**DIRECTIONS FOR THIS TASK**
Please copy the data below exactly; none of the pictures in it belong in the copy.

[Saved entries]
# # # #
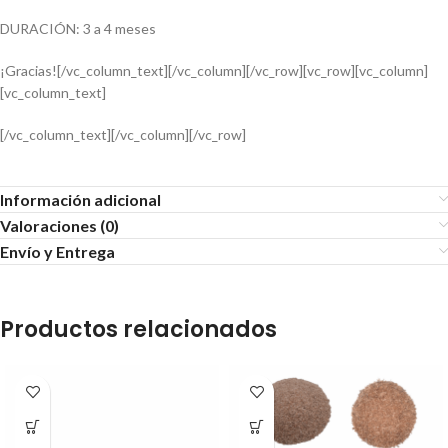
DURACIÓN: 3 a 4 meses
¡Gracias![/vc_column_text][/vc_column][/vc_row][vc_row][vc_column]
[vc_column_text]
[/vc_column_text][/vc_column][/vc_row]
Información adicional
Valoraciones (0)
Envío y Entrega
Productos relacionados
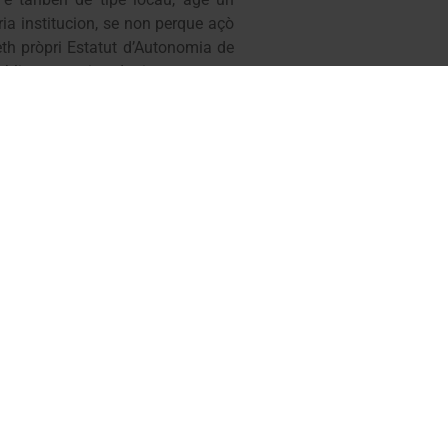
ria institucion, se non perque açò
eth pròpri Estatut d’Autonomia de
blics tara ciutadania aranesa e
e regim locau sonque s’a de poder
p era sua posicion singular.
areishença ena cramba catalana,
 des deputats, entà arténher un
legislatura, pr’amor que d’aquerò
ei çò de mès important, garantir
au d’Unitat d’Aran e sindica d’Aran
# # # #
**ANSWER SECTION**
DURACIÓN: 3 a 4 meses
¡Gracias![/vc_column_text][/vc_column][/vc_row][vc_row][vc_column]
[vc_column_text]
[/vc_column_text][/vc_column][/vc_row]
Información adicional
Valoraciones (0)
Envío y Entrega
Productos relacionados
ria institucion, se non perque açò
eth pròpri Estatut d’Autonomia de
blics tara ciutadania aranesa e
e regim locau sonque s’a de poder
p era sua posicion singular.
areishença ena cramba catalana,
 des deputats, entà arténher un
legislatura, pr’amor que d’aquerò
ei çò de mès important, garantir
au d’Unitat d’Aran e sindica d’Aran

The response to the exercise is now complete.